[Opening STUDY TEXT section]

Refinancing your Atlanta mortgage can mean you pay less out-of-pocket each month, pay a lower interest rate and pay less over the life of your entire home loan. However, there might be a few barriers for the average borrower when it comes to refinancing, namely your credit score and the current value of your home compared to the amount you owe.
If you are worried you won’t qualify for a conventional refinancing program, an FHA Streamline loan might be the perfect option for you. There are a few key differences between an FHA refinance and a conventional loan refinance that make it more suitable for certain borrowers.
At BrightPath, an Atlanta mortgage company, we’re here to provide some insight on the comparison between both an FHA Streamline refinance and a conventional loan to help you make the best decision for you.
FHA Loan Required
One of the biggest differences between an FHA Streamline refinance and a conventional loan is that to qualify for the FHA program, your mortgage already needs to be insured by the Federal Housing Administration. Along with having an FHA mortgage, you also need to be up to date on your payments and have owned the property for at least six months.

[Closing STUDY TEXT section]
[Opening EXTRACTED INFORMATION section]

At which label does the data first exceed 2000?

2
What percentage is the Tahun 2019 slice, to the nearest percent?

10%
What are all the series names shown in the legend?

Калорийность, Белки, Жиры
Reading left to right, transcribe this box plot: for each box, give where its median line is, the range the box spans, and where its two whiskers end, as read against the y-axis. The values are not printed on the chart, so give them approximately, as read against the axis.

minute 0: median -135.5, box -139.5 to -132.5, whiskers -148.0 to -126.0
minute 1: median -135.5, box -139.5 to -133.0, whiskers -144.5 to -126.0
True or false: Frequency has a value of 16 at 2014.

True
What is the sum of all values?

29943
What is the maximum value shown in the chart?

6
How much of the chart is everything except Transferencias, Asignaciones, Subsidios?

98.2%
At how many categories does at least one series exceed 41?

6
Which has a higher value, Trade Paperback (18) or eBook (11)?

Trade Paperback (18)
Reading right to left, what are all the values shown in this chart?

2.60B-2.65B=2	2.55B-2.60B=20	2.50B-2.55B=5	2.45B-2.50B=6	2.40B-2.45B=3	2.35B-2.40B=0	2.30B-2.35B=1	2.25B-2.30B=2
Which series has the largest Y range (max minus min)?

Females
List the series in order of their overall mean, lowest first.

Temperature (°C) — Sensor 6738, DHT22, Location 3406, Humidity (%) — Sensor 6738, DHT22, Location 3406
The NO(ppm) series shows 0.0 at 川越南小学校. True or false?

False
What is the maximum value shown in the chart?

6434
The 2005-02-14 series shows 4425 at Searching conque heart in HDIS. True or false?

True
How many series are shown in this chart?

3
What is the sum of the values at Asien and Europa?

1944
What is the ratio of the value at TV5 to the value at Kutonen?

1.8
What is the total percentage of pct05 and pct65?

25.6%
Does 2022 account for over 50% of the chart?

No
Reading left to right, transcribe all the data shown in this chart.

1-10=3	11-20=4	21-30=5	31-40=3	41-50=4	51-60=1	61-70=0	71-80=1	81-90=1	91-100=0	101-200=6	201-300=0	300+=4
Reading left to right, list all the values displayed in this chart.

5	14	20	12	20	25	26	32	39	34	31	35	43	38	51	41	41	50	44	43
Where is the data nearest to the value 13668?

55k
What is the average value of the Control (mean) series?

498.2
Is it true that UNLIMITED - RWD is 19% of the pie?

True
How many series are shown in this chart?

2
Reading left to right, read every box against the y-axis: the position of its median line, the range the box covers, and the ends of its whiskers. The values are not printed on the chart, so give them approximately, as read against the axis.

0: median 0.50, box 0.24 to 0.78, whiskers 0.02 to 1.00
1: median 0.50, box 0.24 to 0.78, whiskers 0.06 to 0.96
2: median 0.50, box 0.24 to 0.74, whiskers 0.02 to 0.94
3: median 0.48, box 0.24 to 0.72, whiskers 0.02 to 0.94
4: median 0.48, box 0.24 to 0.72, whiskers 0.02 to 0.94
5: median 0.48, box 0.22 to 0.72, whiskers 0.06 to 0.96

[Closing EXTRACTED INFORMATION section]

• [EXERCISES]:
a: Decide whether each statement agrees with the refinancing text. Answer yes or no for each, and quote the words of the text that settle it.
(i) To qualify for the FHA Streamline program, a borrower's mortgage must already be insured by the Federal Housing Administration.
(ii) A borrower must have owned the property for at least twelve months.
(iii) Credit score is named as a possible barrier to refinancing.
b: Answer these questions from the refinancing text.
(i) What kind of company is BrightPath?
(ii) What loan might suit someone worried about not qualifying for a conventional refinancing program?
(iii) Along with having an FHA mortgage, what must a borrower be up to date on?
c: Copy the refinancing text from "Refinancing your Atlanta" up to and including "decision for you.", swapping "Atlanta" for "Savannah".

• [TASK ANSWERS]:
a:
(i) Yes: "to qualify for the FHA program, your mortgage already needs to be insured by the Federal Housing Administration"
(ii) No: "have owned the property for at least six months"
(iii) Yes: "namely your credit score and the current value of your home compared to the amount you owe"

b:
(i) An Atlanta mortgage company
(ii) An FHA Streamline loan
(iii) Their payments

c:
Refinancing your Savannah mortgage can mean you pay less out-of-pocket each month, pay a lower interest rate and pay less over the life of your entire home loan. However, there might be a few barriers for the average borrower when it comes to refinancing, namely your credit score and the current value of your home compared to the amount you owe.
If you are worried you won’t qualify for a conventional refinancing program, an FHA Streamline loan might be the perfect option for you. There are a few key differences between an FHA refinance and a conventional loan refinance that make it more suitable for certain borrowers.
At BrightPath, an Savannah mortgage company, we’re here to provide some insight on the comparison between both an FHA Streamline refinance and a conventional loan to help you make the best decision for you.